The disaster could have been either sparked off outright by what is known as a Glacial Lake Outburst Flood or GLOF, or a rock avalanche could have worked in tandem with such an event. Such a phenomenon is when a glacial lake bursts, an event that is not at all out of the ordinary in the Himalayas.
The glaciers that criss-cross Nanda Devi, India’s second highest peak, close to where the Rishi Ganga Hydroelectric Project has been built, have seen changing conditions over the past few years.
From the months of 2016 to 2019, the region received gradual increases in the surface area of cover, with a decidedly significant increase in the period leading up to February 2020.
By the middle of the summer of 2020, all of the seasonal cover melted, and left behind only endless snow and glacial ice. Now a portion of this cover would have returned to the normal water cycle, but the staggering seasonal coverage over the period would indicate that a disproportionate amount of the water would also have found itself in the crevasses of the Nanda Devi glaciers.
A part of the natural process of a glacier’s retreat leads to the formation of glacial ponds. These are bodies of water that form on top of, or within, a glacier. As these ponds progressively grow in volume (and some are known to store quite millions of cubic litres of water), so correspondingly does the pressure that they exert on the encircling walls surrounding them.
When that pressure reaches a breaking point, even a minor landslide or shift in the ice is enough to send simply millions and millions of tonnes of water and debris freewheeling down the slope.
Let's be real. This phenomenon cannot be STOPPED, any longer. The processes going into it have been lined up and we must look at ways to mitigate.
It is imperative, it is a must, that collective petitions are made to the government of India to organise agencies to monitor and map through satellite imagery what kinds of sites lie downslope every time a hydroelectric project is built in such regions.

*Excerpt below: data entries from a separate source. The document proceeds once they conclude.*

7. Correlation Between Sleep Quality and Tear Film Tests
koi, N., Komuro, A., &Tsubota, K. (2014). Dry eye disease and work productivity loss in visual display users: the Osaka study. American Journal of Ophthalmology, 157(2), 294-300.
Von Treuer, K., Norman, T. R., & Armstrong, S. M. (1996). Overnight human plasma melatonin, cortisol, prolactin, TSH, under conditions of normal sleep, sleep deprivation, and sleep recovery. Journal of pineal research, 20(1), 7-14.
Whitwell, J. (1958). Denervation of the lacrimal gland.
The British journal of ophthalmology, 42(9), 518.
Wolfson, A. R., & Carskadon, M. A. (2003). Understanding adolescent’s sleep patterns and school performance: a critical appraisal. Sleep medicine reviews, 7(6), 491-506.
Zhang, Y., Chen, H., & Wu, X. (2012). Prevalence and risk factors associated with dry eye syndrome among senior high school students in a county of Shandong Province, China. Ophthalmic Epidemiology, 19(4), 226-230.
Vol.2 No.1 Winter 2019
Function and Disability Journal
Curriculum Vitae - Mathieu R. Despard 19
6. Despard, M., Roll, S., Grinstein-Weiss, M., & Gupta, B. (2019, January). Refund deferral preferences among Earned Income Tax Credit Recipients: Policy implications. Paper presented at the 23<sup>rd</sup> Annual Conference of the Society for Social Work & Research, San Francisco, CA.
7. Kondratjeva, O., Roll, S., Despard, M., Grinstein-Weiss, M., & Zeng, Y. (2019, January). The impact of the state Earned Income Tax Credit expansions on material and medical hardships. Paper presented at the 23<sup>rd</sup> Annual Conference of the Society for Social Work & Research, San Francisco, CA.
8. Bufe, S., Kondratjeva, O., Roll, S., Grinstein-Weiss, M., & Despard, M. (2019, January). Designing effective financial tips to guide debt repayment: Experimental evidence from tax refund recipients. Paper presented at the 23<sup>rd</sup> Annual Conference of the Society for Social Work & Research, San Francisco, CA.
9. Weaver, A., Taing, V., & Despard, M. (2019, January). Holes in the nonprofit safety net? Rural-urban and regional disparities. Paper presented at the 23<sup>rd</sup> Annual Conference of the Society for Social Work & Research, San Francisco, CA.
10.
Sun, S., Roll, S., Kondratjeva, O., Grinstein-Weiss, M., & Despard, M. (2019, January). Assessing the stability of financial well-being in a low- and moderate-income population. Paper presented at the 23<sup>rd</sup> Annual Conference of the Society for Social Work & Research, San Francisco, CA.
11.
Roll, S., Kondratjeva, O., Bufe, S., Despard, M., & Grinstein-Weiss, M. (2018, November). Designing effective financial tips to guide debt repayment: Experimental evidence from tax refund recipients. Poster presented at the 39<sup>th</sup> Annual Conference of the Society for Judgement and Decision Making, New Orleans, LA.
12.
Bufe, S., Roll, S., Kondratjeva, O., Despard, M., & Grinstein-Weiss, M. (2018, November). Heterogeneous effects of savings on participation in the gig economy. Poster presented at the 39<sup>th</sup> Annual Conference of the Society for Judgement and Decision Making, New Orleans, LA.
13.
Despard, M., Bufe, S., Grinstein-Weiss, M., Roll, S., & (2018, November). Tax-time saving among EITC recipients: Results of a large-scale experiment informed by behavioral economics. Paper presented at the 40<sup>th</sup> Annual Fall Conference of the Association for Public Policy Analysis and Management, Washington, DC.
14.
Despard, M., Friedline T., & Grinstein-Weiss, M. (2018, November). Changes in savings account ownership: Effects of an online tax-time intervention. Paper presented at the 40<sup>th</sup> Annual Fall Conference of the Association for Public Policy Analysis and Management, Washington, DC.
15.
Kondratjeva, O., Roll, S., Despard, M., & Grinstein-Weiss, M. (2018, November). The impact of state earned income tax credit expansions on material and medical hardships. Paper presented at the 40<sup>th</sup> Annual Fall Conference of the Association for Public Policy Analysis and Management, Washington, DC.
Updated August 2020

Again, back in 2019, an individual named Kundan Singh had filed a Public Interest Litigation in the Uttarakhand High Court on the behalf of the Scheduled Tribe villagers of Reni village, stating that the construction of the Rishi Ganga Hydel Project as it was being constructed, could cause significant damage to them. The petitioner had alleged that the construction activity on the project flouted every regulation and norm laid down by the government for stone crushing activity in that area. Additionally, the disposal of the rock and rubble was being done by throwing it away into the river, causing potential for the pileup of mini blockages which could exacerbate something like…something exactly like what happened on February 7. It is imperative that there are agencies set up to monitor, regulate and manage these activities every time a hydro electric project is constructed, too.
It is only if these measures are taken that we can truly have an ecologically as well as an economically sustainable future. If that is not the case, we are heading for very deep waters indeed, and the swim ahead of us is not going to be one we emerge alive from.